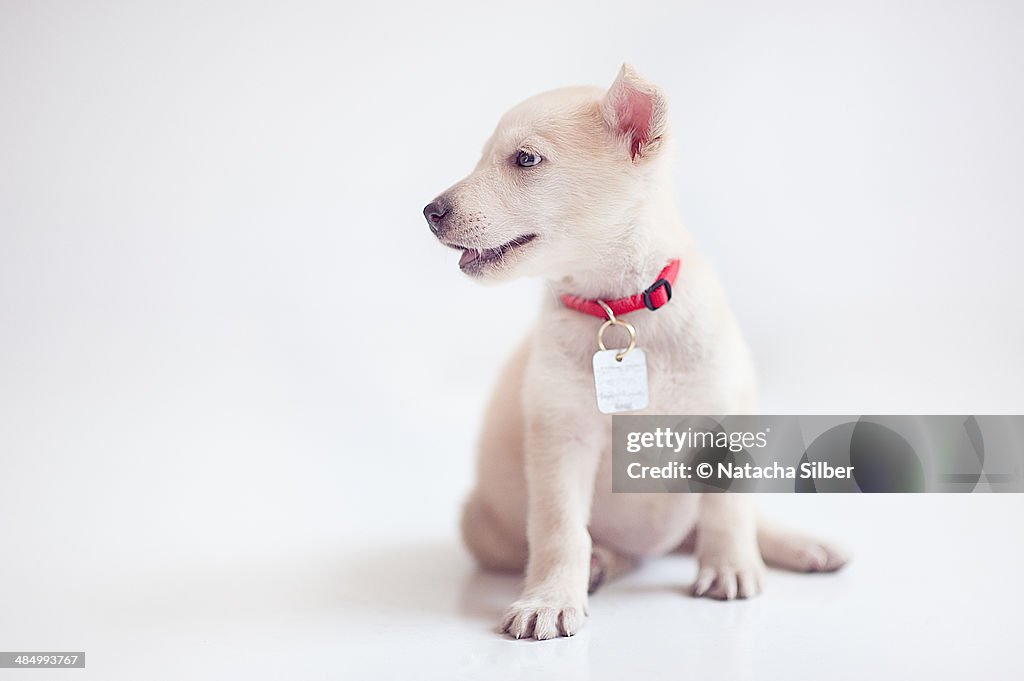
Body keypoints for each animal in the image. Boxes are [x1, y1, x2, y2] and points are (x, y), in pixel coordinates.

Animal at [423, 63, 847, 639]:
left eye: (525, 159)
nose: (429, 212)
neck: (619, 308)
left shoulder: (726, 421)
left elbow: (729, 512)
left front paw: (731, 568)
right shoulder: (561, 439)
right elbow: (560, 528)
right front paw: (551, 598)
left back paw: (802, 545)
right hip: (482, 524)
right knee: (600, 546)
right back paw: (600, 564)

⁂

The task: Retype exactly. Start at the line with "left shoulder: (726, 421)" and stop at the last line of the data.

Exercise solution:
left shoulder: (726, 421)
left elbow: (729, 512)
left front paw: (731, 568)
right shoulder: (561, 439)
right elbow: (560, 528)
right front paw: (551, 598)
left back paw: (802, 545)
right hip: (482, 524)
right knee: (600, 546)
right back paw: (600, 564)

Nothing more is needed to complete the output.